● Source data
=====

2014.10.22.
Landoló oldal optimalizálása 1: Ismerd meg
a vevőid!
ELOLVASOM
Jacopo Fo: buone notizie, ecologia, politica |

=====

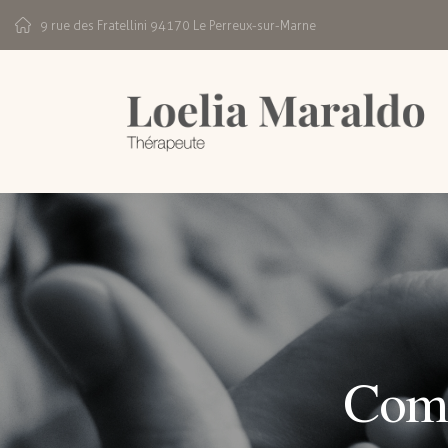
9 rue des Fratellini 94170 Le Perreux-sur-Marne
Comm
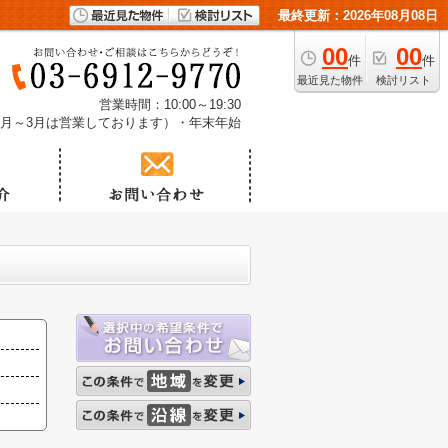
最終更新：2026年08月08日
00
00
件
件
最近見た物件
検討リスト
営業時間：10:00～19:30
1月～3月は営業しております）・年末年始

=====

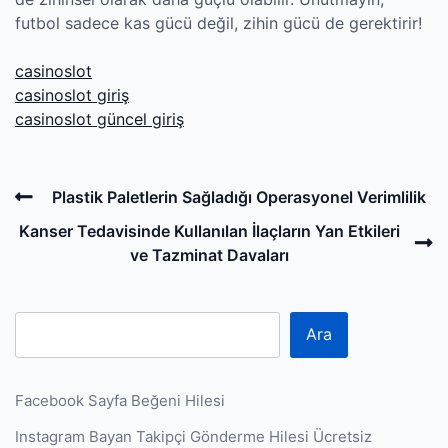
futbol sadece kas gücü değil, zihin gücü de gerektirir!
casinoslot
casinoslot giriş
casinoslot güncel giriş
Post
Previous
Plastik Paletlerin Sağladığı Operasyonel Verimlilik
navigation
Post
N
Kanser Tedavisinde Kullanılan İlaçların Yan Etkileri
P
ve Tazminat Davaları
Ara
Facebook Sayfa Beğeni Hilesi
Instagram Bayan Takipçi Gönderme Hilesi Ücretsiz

=====

● Task instructions
Every line above from the line with "2014.10.22." to the line with "Jacopo Fo: buone", both included, must be reproduced exactly, and no other line may appear.

● Response to the exercise
2014.10.22.
Landoló oldal optimalizálása 1: Ismerd meg
a vevőid!
ELOLVASOM
Jacopo Fo: buone notizie, ecologia, politica |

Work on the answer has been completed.